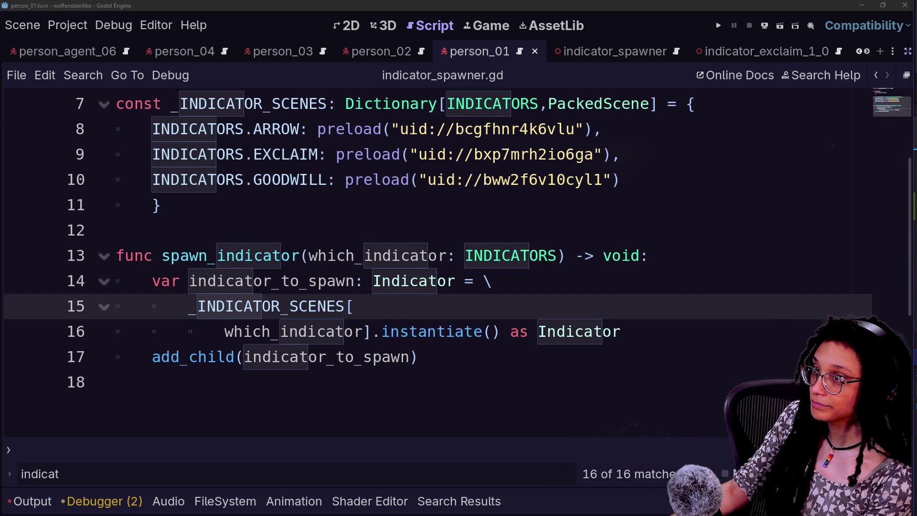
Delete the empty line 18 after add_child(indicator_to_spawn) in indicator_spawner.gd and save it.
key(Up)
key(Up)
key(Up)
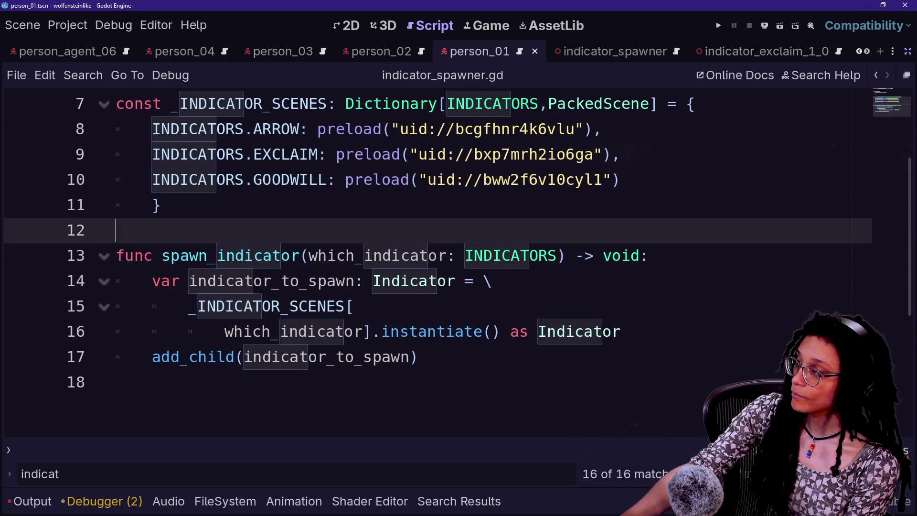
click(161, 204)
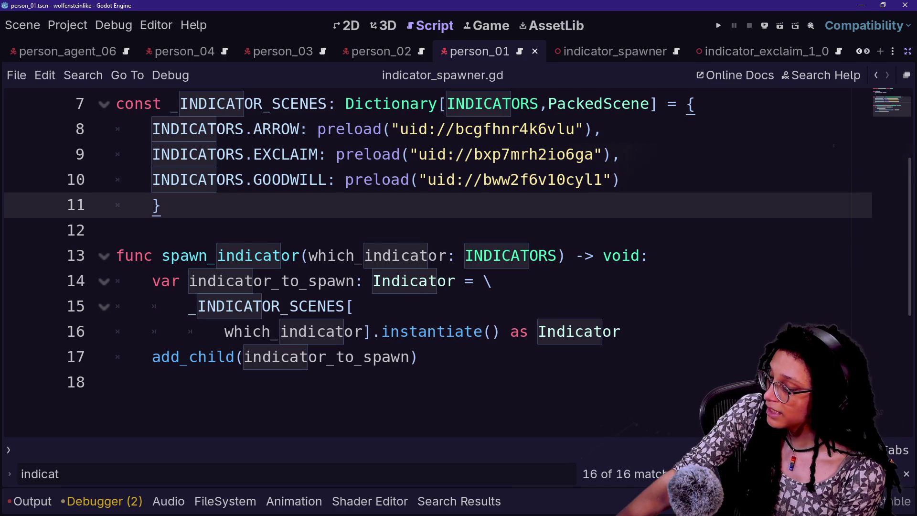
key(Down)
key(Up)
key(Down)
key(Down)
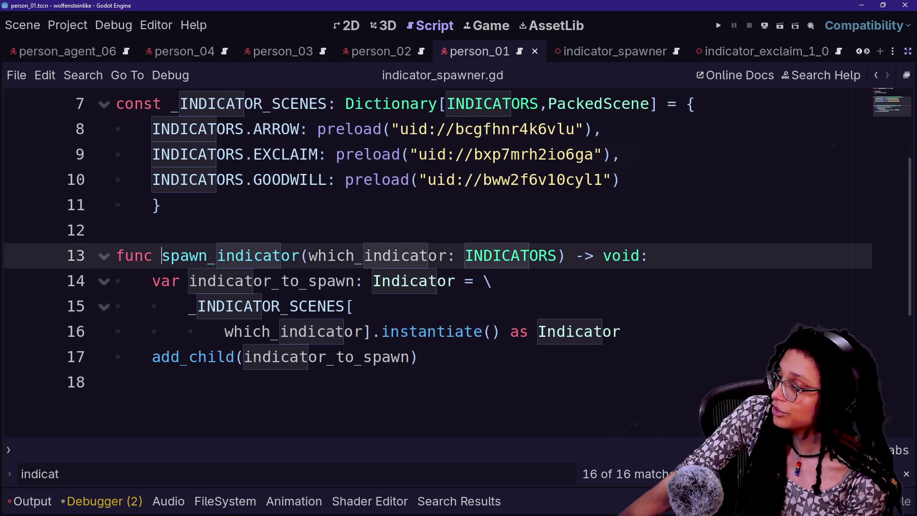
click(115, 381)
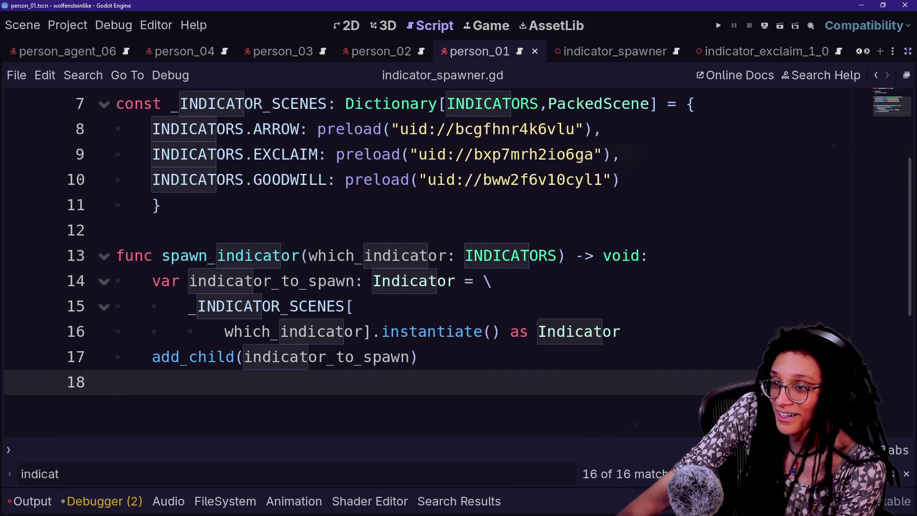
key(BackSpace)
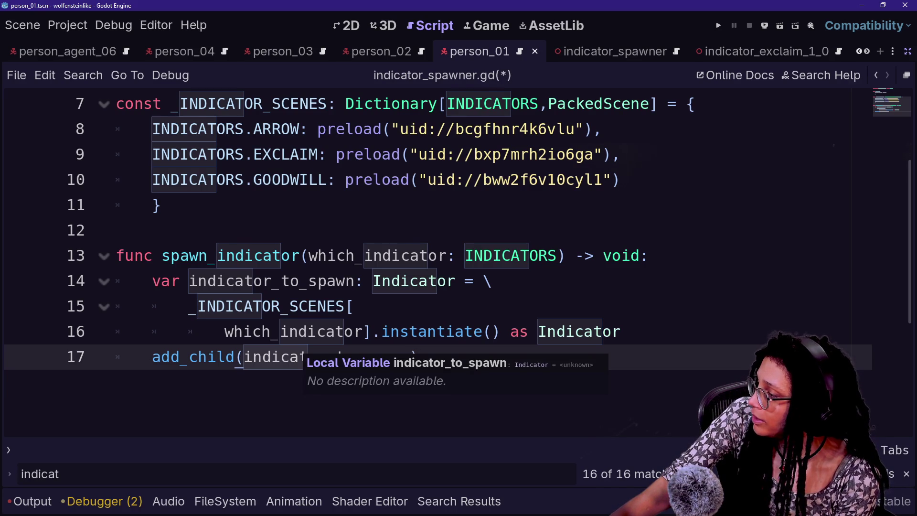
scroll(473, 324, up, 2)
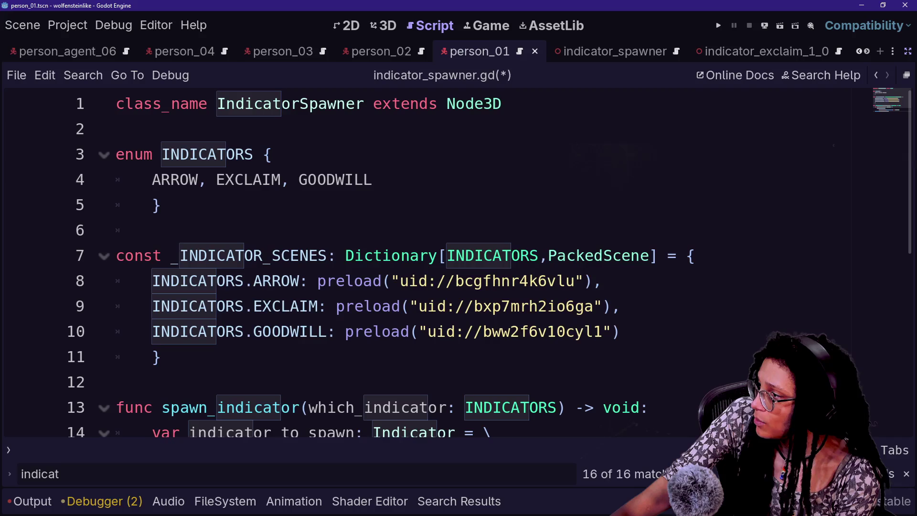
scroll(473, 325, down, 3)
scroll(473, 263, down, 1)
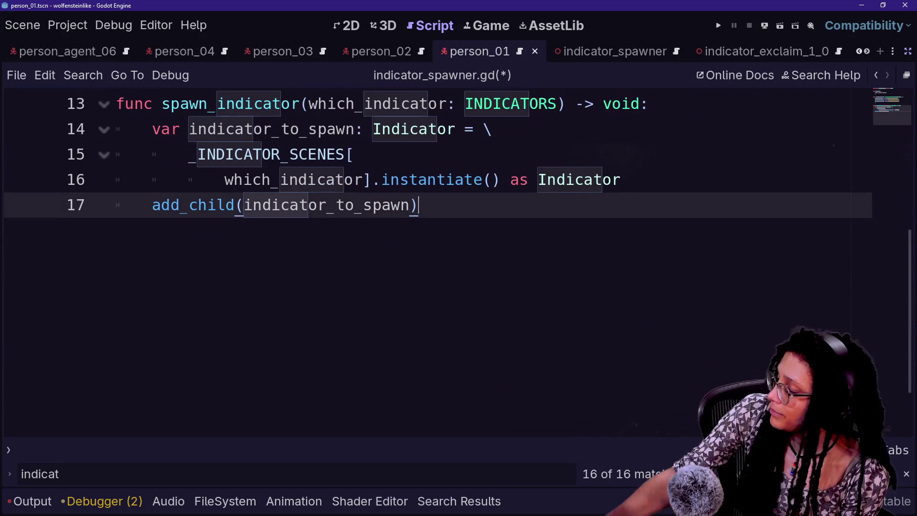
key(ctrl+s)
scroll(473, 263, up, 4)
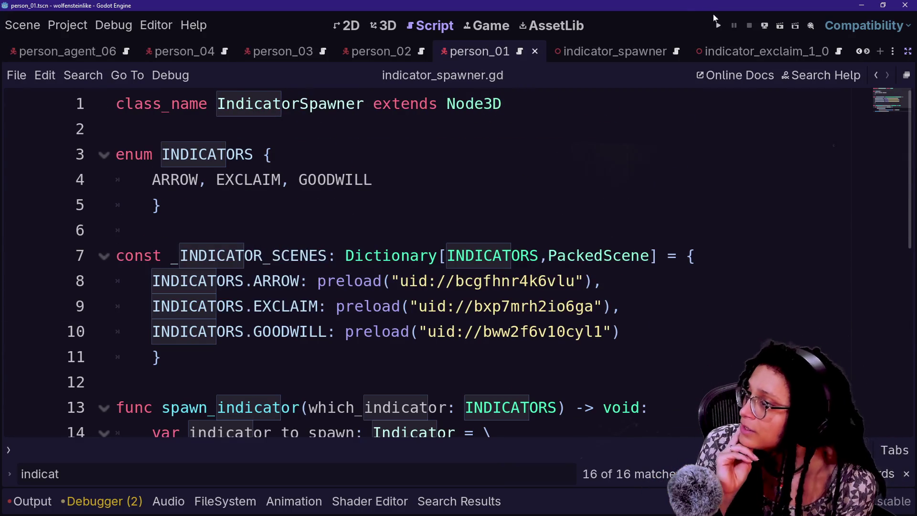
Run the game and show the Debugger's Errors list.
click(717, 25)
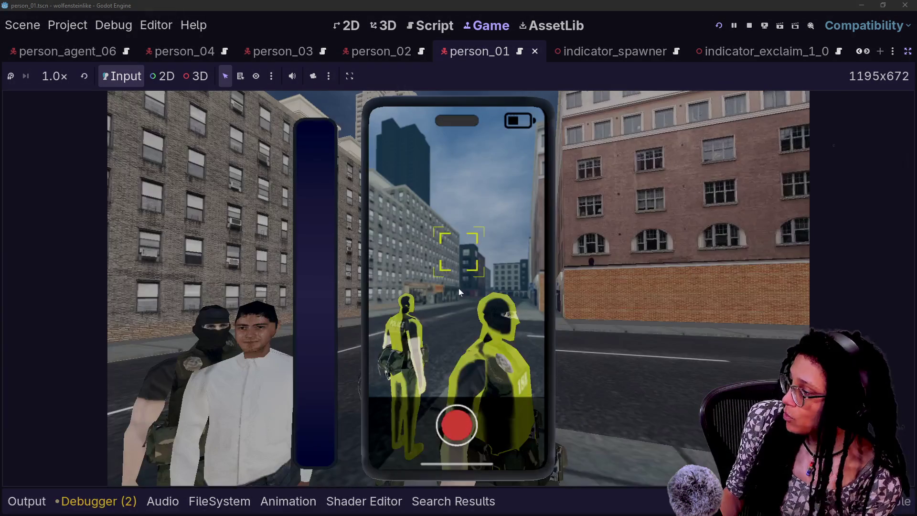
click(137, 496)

==============================

EXERCISE DIRECTIONS:
Type the material out again exactly. Skip the pictures.

RESPONSE FOR THIS EXERCISE:
Delete the empty line 18 after add_child(indicator_to_spawn) in indicator_spawner.gd and save it.
key(Up)
key(Up)
key(Up)
click(161, 204)
key(Down)
key(Up)
key(Down)
key(Down)
click(115, 381)
key(BackSpace)
scroll(473, 324, up, 2)
scroll(473, 325, down, 3)
scroll(473, 263, down, 1)
key(ctrl+s)
scroll(473, 263, up, 4)
Run the game and show the Debugger's Errors list.
click(717, 25)
click(137, 496)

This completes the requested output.